Clinton, South Carolina, Saturday, April 6, 2019, 12:34 p.m.

When I was in the sixth grade at Clinton Elementary School, U.S. Sen. Ernest Frederick “Fritz” Hollings visited my classroom.
From the view of an 11-year-old in a desk chair he couldn’t get his leg in now, Hollings looked as tall and thin as Kareem Abdul-Jabbar, who was probably then Lew Alcindor.
Twice in my boyhood, I got this vision of Abe Lincoln walking by. The other was when I ran past Paul “Bear” Bryant on the field after his Crimson Tide had polished off Clemson. Tall men who seemed solitary, even in a crowd.

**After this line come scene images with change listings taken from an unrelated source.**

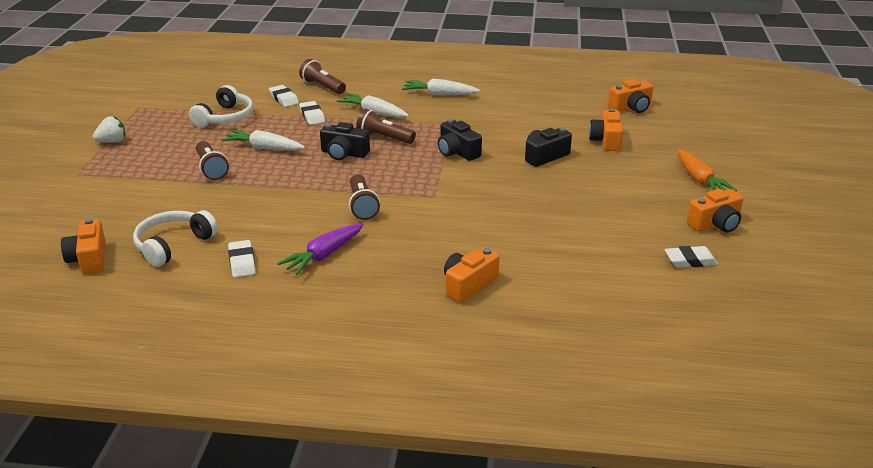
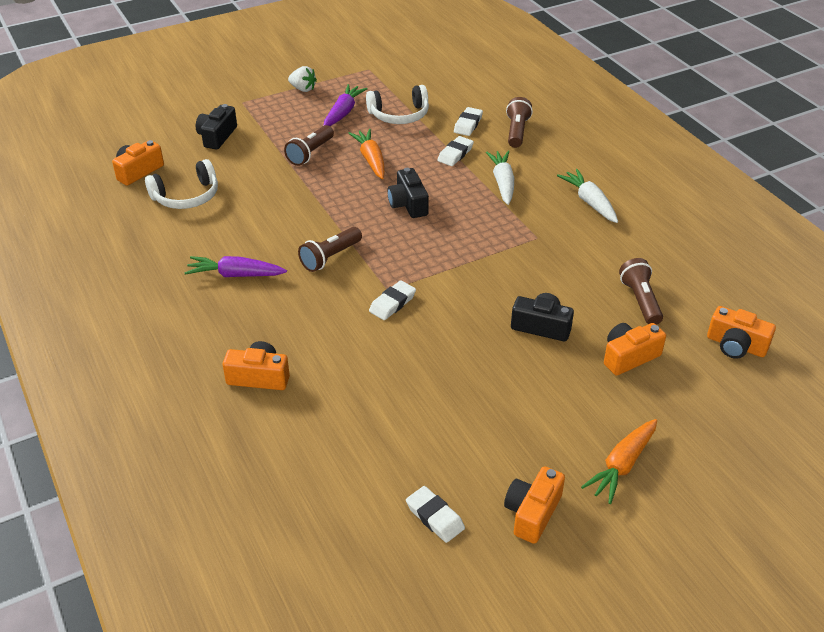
camera: 55 degrees right, 10 degrees up
(173, 245) = (186, 196): white headphones -> white headphones turned 150 degrees clockwise
(179, 137) = (343, 112): none -> purple carrot
(242, 262) = (191, 240): white eraser -> white eraser (392, 303)
(264, 148) = (371, 160): white carrot -> orange carrot
(384, 138) = (462, 212): brown flashlight -> brown flashlight (640, 300)
(457, 152) = (485, 266): black camera -> black camera (217, 136)
(715, 224) = (532, 513): orange camera -> orange camera turned 90 degrees clockwise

Many years later (there have been many more since), I spent a month in Washington, D.C., working as an intern in Strom Thurmond’s office. Thurmond, as the senior senator, had more of a budget for interns than Hollings, who would become the nation’s oldest junior senator because Thurmond became the oldest senator at all.

I was the only card-carrying Democrat in Thurmond’s ample stable of allegedly best and brightest. Early on, I got lots of attention, but when it became clear I showed no signs of conversion, things settled down. Apart from Q&As with other prominent politicians, visits to embassies, the CIA, the FBI, and the occasional reception, I mainly did what I wanted, and lots of it involved an independent study for college. Hollings’ office became something of a refuge.
By 1978, Hollings didn’t look like Kareem anymore. He was just a tall, stately man with the most artful of Charleston dialects. It was “aboot” instead of “about,” and the country had been at war in “VEET-nam.” Hollings didn’t laugh. He roared.
I came to see him as a delightful hybrid of the old and new in politics. Of course, when I was around him, he was comparatively a pup. When he died this morning, he was 97.
In his day, Hollings was about as much a Democrat as South Carolina would let him be.